Die ersten Schritte haben gezeigt, mit welchen Maßnahmen nutzerzentrierte Arbeit gut in die Projektteams etabliert werden kann. Jetzt gilt es für uns, unsere Zusammenarbeit mit den Teams weiter auszubauen. Dafür möchten wir die User-Research-Rolle weiter ausdefinieren. Wir werden gezielt weiter Wissen und Methoden aus der User-Research in den Teams etablieren und sie so befähigen, Projektphasen zu erkennen, deren Umfang einzuschätzen und dazu passende Research-Maßnahmen selbst umzusetzen. Inhaltlich wollen wir den Bereich der Qualitätssicherung der User-Research ausbauen, was Hand in Hand mit einer verbesserten Wirkungsmessung und der Gewährleistung von Barrierefreiheit der Maßnahmen geht.

Zwei Mitarbeitende stehen zusammen mit den Autorinnen vor einem Whiteboard auf dem viele bunte Notizzettel geklebt wurden

Wie geht es weiter?

User-Research ist ein breites Feld und eine nutzerzentrierte Arbeitsweise erstreckt sich von der strategischen Themenpriorisierung über User-Needs bis hin zur iterativen Entwicklung und Optimierung von digitalen Produkten und Services. Vieles ist passiert, vieles ist noch zu tun. Darum wird die Subdisziplin im DigitalService weiter ausgebaut, indem uns neue Kolleg:innen verstärken.

Darüber hinaus möchten wir uns als User Researcher:innen stärker mit der Community vernetzen und haben eine monatliche Austauschrunde unter User Researcher:innen auf Verwaltungsebene initiiert. Diese findet aktuell am letzten Dienstag jeden Monats statt. Wer sich angesprochen fühlt, ist herzlich eingeladen, sich zu melden (z. B. über LinkedIn bei Martin oder Sonja) und den Weg gemeinsam mit uns zu gehen.

In einem nächsten Blogbeitrag wollen wir teilen, wie wir starten, die Subdisziplin unabhängig von der Arbeit mit den Projektteams im DigitalService zu etablieren.


Porträtfoto der Autorin Sonja Wilczek

Sonja Wilczek

ist Senior User Researcherin beim DigitalService.
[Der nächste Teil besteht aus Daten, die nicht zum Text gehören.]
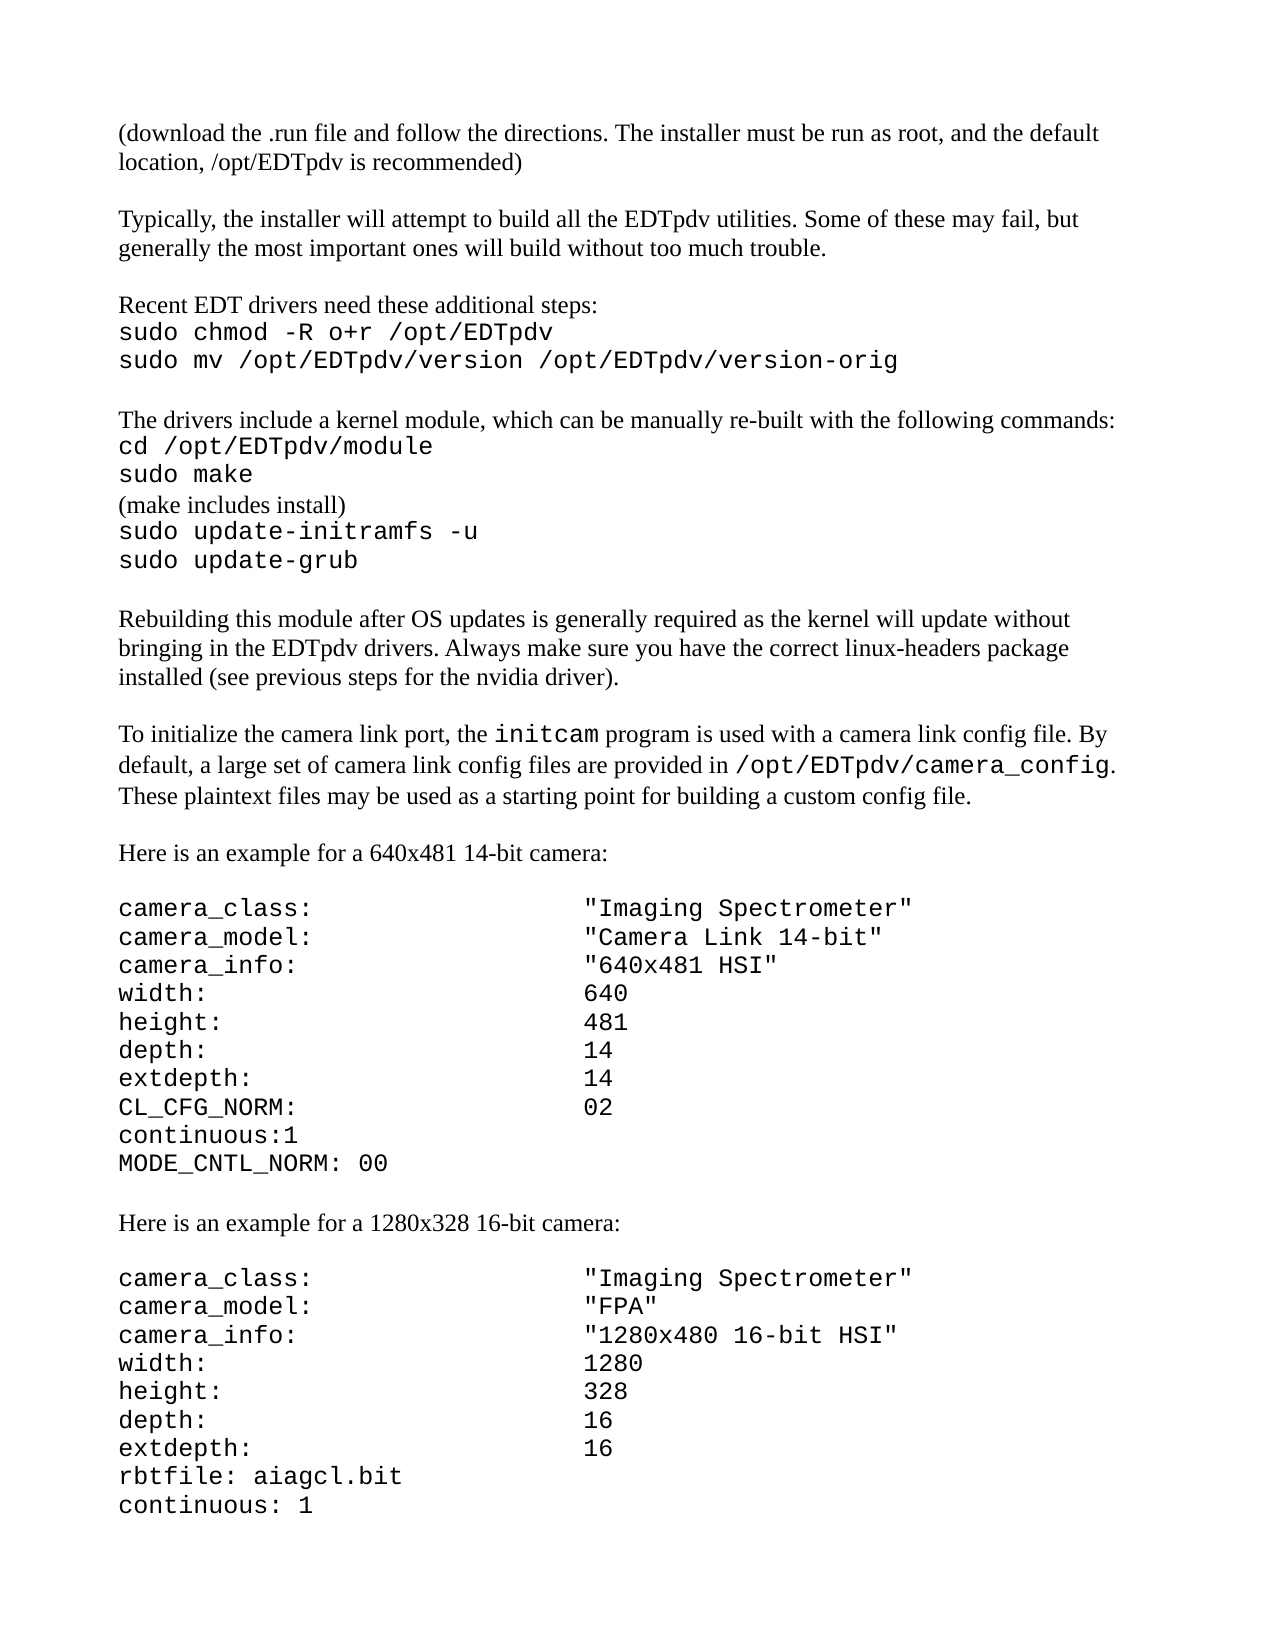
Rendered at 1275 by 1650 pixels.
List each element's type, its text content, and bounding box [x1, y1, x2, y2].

text camera_info: "1280x480 16-bit HSI" [118, 1322, 1157, 1351]
text width: 1280 [118, 1351, 1157, 1379]
text camera_model: "Camera Link 14-bit" [118, 924, 1157, 953]
text Recent EDT drivers need these additional steps: [118, 291, 1157, 319]
text sudo update-grub [118, 547, 1157, 576]
text (download the .run file and follow the directions. The installer must be run as root, and the default location, /opt/EDTpdv is recommended) [118, 118, 1157, 176]
text continuous:1 [118, 1123, 1157, 1151]
text camera_info: "640x481 HSI" [118, 953, 1157, 981]
text camera_model: "FPA" [118, 1294, 1157, 1322]
text sudo chmod -R o+r /opt/EDTpdv [118, 319, 1157, 348]
text height: 328 [118, 1379, 1157, 1407]
text depth: 16 [118, 1407, 1157, 1436]
text extdepth: 16 [118, 1436, 1157, 1464]
text rbtfile: aiagcl.bit [118, 1464, 1157, 1492]
text camera_class: "Imaging Spectrometer" [118, 1266, 1157, 1294]
text cd /opt/EDTpdv/module [118, 433, 1157, 462]
text Here is an example for a 640x481 14-bit camera: [118, 838, 1157, 867]
text depth: 14 [118, 1038, 1157, 1066]
text Typically, the installer will attempt to build all the EDTpdv utilities. Some of these may fail, but generally the most important ones will build without too much trouble. [118, 204, 1157, 262]
text height: 481 [118, 1009, 1157, 1038]
text continuous: 1 [118, 1492, 1157, 1521]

Ihre Leidenschaft gilt der nutzerzentrierten Entwicklung von digitalen Services und Produkten, die einen echten Mehrwert stiften. In der Vergangenheit hat sie verschiedene Unternehmen dabei begleitet, das Thema User-Research zu etablieren, zuletzt TIER Mobility. Wenn sie nicht gerade mit den Projektteams über Nutzerbedürfnisse spricht, trifft man sie mit ihren Kindern im Garten oder mit ihrem Partner auf einem Konzert.

Porträtfoto der Autorin Lisa Henke

Lisa Henke

arbeitet freiberuflich im Bereich User-Research und hat während des letzten Jahres beim DigitalService zum Thema Steuern geforscht. In der Vergangenheit hat sie sowohl inhalt­lich für verschiedene Branchen (B2B & B2C) und Produkte das Thema nutzerzentrierte Produktentwicklung vorangetrieben als auch den Aufbau interner Prozesse und Teams begleitet. Ihre Leidenschaft ist die strategische Ableitung von Erkenntnissen, um sinn­stif­tende Produkte zu entwickeln.